Set exercise: Please reproduce every one of the entries below word for word, keeping each line as it appears.

<<<<

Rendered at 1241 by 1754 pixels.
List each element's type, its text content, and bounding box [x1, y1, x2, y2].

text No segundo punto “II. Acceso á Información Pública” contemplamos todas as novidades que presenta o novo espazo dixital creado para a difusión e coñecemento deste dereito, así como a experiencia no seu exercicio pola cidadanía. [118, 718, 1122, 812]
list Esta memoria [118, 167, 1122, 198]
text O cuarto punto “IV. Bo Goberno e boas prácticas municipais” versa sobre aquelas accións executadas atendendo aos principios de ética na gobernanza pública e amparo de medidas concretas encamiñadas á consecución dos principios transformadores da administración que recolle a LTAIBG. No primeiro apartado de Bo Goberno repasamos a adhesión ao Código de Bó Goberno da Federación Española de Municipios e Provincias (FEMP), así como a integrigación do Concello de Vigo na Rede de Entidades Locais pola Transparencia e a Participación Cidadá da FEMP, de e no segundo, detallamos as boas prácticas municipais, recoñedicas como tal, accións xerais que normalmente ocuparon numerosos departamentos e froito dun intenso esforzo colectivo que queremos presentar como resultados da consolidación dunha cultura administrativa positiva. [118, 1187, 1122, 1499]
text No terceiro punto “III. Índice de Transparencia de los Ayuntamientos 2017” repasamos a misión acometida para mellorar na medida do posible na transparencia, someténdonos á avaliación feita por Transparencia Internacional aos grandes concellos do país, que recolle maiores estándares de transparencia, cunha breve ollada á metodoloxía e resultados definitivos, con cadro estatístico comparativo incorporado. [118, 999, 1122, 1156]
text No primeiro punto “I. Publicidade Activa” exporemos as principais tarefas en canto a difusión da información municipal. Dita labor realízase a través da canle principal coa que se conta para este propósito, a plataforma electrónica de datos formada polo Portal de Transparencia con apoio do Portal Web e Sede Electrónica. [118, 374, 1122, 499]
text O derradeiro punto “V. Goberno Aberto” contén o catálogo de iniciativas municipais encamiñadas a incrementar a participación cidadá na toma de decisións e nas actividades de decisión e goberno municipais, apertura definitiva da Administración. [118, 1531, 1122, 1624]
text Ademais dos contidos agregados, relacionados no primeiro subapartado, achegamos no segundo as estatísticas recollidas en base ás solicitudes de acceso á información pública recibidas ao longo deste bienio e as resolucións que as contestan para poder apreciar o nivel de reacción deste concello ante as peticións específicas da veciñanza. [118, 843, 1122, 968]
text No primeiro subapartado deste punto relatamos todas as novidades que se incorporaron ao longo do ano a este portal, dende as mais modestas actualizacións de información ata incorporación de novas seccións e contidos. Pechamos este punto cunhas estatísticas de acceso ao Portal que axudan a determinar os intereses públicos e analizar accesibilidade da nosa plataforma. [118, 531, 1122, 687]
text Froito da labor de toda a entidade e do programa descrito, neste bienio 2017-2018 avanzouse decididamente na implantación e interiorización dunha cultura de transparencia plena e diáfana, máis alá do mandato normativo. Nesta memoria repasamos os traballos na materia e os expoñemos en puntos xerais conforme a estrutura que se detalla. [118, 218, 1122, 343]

>>>>

Finished task:
Rendered at 1241 by 1754 pixels.
List each element's type, its text content, and bounding box [x1, y1, x2, y2].

text No segundo punto “II. Acceso á Información Pública” contemplamos todas as novidades que presenta o novo espazo dixital creado para a difusión e coñecemento deste dereito, así como a experiencia no seu exercicio pola cidadanía. [118, 718, 1122, 812]
list Esta memoria [118, 167, 1122, 198]
text O cuarto punto “IV. Bo Goberno e boas prácticas municipais” versa sobre aquelas accións executadas atendendo aos principios de ética na gobernanza pública e amparo de medidas concretas encamiñadas á consecución dos principios transformadores da administración que recolle a LTAIBG. No primeiro apartado de Bo Goberno repasamos a adhesión ao Código de Bó Goberno da Federación Española de Municipios e Provincias (FEMP), así como a integrigación do Concello de Vigo na Rede de Entidades Locais pola Transparencia e a Participación Cidadá da FEMP, de e no segundo, detallamos as boas prácticas municipais, recoñedicas como tal, accións xerais que normalmente ocuparon numerosos departamentos e froito dun intenso esforzo colectivo que queremos presentar como resultados da consolidación dunha cultura administrativa positiva. [118, 1187, 1122, 1499]
text No terceiro punto “III. Índice de Transparencia de los Ayuntamientos 2017” repasamos a misión acometida para mellorar na medida do posible na transparencia, someténdonos á avaliación feita por Transparencia Internacional aos grandes concellos do país, que recolle maiores estándares de transparencia, cunha breve ollada á metodoloxía e resultados definitivos, con cadro estatístico comparativo incorporado. [118, 999, 1122, 1156]
text No primeiro punto “I. Publicidade Activa” exporemos as principais tarefas en canto a difusión da información municipal. Dita labor realízase a través da canle principal coa que se conta para este propósito, a plataforma electrónica de datos formada polo Portal de Transparencia con apoio do Portal Web e Sede Electrónica. [118, 374, 1122, 499]
text O derradeiro punto “V. Goberno Aberto” contén o catálogo de iniciativas municipais encamiñadas a incrementar a participación cidadá na toma de decisións e nas actividades de decisión e goberno municipais, apertura definitiva da Administración. [118, 1531, 1122, 1624]
text Ademais dos contidos agregados, relacionados no primeiro subapartado, achegamos no segundo as estatísticas recollidas en base ás solicitudes de acceso á información pública recibidas ao longo deste bienio e as resolucións que as contestan para poder apreciar o nivel de reacción deste concello ante as peticións específicas da veciñanza. [118, 843, 1122, 968]
text No primeiro subapartado deste punto relatamos todas as novidades que se incorporaron ao longo do ano a este portal, dende as mais modestas actualizacións de información ata incorporación de novas seccións e contidos. Pechamos este punto cunhas estatísticas de acceso ao Portal que axudan a determinar os intereses públicos e analizar accesibilidade da nosa plataforma. [118, 531, 1122, 687]
text Froito da labor de toda a entidade e do programa descrito, neste bienio 2017-2018 avanzouse decididamente na implantación e interiorización dunha cultura de transparencia plena e diáfana, máis alá do mandato normativo. Nesta memoria repasamos os traballos na materia e os expoñemos en puntos xerais conforme a estrutura que se detalla. [118, 218, 1122, 343]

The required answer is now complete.